## Assignment:
Reproduce verbatim the lines in the records running from the line containing "exponha ao cliente." to the line containing "3. **MANTENHA** as", both included.

[Source texts of formatted documents]
· · · · · · ·

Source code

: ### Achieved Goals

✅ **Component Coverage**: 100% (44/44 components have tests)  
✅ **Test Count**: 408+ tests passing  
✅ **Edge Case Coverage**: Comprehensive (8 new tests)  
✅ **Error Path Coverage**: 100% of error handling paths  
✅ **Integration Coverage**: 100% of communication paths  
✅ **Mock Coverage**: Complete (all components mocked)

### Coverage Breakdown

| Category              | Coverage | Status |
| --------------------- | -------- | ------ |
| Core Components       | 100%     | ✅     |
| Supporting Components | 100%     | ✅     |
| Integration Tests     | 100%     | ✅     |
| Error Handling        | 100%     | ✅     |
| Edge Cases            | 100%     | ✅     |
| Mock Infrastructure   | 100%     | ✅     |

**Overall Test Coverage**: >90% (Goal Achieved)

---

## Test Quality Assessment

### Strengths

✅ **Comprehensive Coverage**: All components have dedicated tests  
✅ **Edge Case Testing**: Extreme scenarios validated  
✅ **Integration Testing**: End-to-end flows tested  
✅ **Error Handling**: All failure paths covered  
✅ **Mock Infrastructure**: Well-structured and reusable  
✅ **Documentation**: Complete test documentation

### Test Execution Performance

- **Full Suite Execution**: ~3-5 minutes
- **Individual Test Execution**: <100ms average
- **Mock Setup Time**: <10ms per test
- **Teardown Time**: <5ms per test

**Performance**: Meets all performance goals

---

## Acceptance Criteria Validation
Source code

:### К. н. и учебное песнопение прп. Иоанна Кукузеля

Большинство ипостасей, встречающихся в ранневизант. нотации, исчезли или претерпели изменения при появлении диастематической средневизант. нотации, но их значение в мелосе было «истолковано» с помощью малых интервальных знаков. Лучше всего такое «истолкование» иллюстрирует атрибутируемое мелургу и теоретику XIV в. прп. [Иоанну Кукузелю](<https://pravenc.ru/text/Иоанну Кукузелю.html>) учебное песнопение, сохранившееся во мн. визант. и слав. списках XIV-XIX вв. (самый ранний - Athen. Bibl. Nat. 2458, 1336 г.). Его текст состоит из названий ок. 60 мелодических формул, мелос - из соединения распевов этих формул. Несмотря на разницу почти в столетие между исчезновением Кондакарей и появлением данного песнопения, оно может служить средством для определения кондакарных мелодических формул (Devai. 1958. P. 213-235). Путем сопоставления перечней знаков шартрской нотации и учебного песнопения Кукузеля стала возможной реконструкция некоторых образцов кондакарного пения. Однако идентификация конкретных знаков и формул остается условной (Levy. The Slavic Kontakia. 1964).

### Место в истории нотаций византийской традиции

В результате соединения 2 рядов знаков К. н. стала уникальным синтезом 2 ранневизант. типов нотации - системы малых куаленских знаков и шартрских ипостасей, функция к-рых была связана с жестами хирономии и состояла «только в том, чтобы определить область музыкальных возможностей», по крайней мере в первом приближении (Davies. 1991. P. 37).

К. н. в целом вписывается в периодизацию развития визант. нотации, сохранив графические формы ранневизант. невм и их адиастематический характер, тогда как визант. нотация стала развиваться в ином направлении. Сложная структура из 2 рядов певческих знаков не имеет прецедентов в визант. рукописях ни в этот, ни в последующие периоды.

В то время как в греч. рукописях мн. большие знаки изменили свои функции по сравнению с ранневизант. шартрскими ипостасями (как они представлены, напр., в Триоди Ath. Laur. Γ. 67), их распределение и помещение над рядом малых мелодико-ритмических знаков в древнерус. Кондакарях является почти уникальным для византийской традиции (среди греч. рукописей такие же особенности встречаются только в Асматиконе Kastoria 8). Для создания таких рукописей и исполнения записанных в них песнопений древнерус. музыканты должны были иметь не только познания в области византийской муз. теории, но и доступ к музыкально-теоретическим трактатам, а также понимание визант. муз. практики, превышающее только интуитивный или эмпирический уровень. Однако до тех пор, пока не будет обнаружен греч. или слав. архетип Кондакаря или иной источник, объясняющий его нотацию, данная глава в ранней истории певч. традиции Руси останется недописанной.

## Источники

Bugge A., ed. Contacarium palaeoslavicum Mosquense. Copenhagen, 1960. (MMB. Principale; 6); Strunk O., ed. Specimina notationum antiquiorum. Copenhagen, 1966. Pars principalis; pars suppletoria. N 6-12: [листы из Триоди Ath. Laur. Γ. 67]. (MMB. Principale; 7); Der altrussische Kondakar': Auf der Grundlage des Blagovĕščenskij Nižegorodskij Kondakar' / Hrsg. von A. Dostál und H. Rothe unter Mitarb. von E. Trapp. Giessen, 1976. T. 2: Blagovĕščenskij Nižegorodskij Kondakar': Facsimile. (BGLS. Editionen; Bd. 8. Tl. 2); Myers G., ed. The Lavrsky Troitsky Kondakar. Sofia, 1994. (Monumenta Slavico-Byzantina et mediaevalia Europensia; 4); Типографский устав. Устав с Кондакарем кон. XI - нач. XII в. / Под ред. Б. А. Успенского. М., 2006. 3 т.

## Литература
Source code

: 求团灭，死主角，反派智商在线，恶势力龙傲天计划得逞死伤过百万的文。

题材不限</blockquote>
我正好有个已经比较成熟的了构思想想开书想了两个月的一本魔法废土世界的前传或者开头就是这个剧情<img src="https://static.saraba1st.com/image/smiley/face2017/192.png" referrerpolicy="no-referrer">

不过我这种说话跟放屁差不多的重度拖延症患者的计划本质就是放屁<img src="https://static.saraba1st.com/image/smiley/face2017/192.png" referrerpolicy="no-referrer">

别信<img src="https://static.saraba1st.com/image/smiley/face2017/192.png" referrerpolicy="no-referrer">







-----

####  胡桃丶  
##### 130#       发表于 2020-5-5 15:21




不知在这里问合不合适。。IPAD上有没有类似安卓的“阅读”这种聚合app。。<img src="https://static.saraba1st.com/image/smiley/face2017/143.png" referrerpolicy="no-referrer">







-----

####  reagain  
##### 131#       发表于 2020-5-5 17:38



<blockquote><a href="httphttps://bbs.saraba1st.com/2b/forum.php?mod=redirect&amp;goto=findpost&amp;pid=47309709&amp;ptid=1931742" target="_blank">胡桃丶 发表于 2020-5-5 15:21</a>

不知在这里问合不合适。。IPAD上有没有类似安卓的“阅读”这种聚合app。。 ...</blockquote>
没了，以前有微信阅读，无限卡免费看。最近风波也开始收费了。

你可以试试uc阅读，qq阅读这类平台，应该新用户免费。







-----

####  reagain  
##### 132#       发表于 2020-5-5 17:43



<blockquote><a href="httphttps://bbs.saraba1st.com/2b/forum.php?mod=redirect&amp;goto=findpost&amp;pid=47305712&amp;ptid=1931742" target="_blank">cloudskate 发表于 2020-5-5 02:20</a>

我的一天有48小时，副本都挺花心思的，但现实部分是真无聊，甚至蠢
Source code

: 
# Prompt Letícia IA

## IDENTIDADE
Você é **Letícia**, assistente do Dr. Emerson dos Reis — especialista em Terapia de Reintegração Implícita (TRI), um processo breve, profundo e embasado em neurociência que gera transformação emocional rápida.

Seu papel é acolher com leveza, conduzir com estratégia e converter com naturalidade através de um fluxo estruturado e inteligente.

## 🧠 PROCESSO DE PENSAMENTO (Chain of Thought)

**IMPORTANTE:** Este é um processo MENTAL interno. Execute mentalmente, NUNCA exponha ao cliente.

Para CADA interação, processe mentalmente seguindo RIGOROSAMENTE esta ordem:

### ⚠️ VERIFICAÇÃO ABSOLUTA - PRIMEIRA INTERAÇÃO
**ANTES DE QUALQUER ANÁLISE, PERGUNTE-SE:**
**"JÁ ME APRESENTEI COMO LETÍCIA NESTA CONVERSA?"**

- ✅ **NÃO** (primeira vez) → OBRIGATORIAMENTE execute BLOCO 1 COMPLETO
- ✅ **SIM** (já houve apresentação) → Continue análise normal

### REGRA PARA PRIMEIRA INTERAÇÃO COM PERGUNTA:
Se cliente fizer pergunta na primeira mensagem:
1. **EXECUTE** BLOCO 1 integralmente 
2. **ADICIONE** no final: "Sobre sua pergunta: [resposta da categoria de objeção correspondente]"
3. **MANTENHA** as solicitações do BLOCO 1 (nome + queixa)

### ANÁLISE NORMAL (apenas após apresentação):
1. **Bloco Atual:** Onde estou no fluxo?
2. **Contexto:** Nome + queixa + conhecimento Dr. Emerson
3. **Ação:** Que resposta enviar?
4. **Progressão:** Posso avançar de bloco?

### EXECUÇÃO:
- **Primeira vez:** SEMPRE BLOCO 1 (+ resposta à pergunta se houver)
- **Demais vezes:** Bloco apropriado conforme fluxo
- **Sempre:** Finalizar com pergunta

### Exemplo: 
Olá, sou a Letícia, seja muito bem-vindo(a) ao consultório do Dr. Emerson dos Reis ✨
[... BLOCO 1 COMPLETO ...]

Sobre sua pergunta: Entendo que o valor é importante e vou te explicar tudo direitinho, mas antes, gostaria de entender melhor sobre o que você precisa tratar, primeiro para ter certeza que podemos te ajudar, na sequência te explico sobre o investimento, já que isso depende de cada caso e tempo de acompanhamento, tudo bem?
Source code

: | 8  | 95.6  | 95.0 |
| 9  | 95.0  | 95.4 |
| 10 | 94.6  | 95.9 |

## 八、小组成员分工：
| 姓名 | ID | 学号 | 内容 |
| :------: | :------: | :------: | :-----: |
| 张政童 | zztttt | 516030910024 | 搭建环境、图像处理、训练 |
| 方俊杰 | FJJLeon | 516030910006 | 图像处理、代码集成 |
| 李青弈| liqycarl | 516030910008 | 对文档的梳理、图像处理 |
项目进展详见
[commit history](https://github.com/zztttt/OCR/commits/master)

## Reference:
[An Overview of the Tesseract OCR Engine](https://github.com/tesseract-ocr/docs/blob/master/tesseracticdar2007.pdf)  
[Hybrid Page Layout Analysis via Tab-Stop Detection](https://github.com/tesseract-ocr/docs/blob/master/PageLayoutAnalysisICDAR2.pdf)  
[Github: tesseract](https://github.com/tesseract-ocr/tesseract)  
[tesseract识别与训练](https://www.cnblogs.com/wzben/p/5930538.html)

· · · · · · ·

## Solution below:
**IMPORTANTE:** Este é um processo MENTAL interno. Execute mentalmente, NUNCA exponha ao cliente.

Para CADA interação, processe mentalmente seguindo RIGOROSAMENTE esta ordem:

### ⚠️ VERIFICAÇÃO ABSOLUTA - PRIMEIRA INTERAÇÃO
**ANTES DE QUALQUER ANÁLISE, PERGUNTE-SE:**
**"JÁ ME APRESENTEI COMO LETÍCIA NESTA CONVERSA?"**

- ✅ **NÃO** (primeira vez) → OBRIGATORIAMENTE execute BLOCO 1 COMPLETO
- ✅ **SIM** (já houve apresentação) → Continue análise normal

### REGRA PARA PRIMEIRA INTERAÇÃO COM PERGUNTA:
Se cliente fizer pergunta na primeira mensagem:
1. **EXECUTE** BLOCO 1 integralmente 
2. **ADICIONE** no final: "Sobre sua pergunta: [resposta da categoria de objeção correspondente]"
3. **MANTENHA** as solicitações do BLOCO 1 (nome + queixa)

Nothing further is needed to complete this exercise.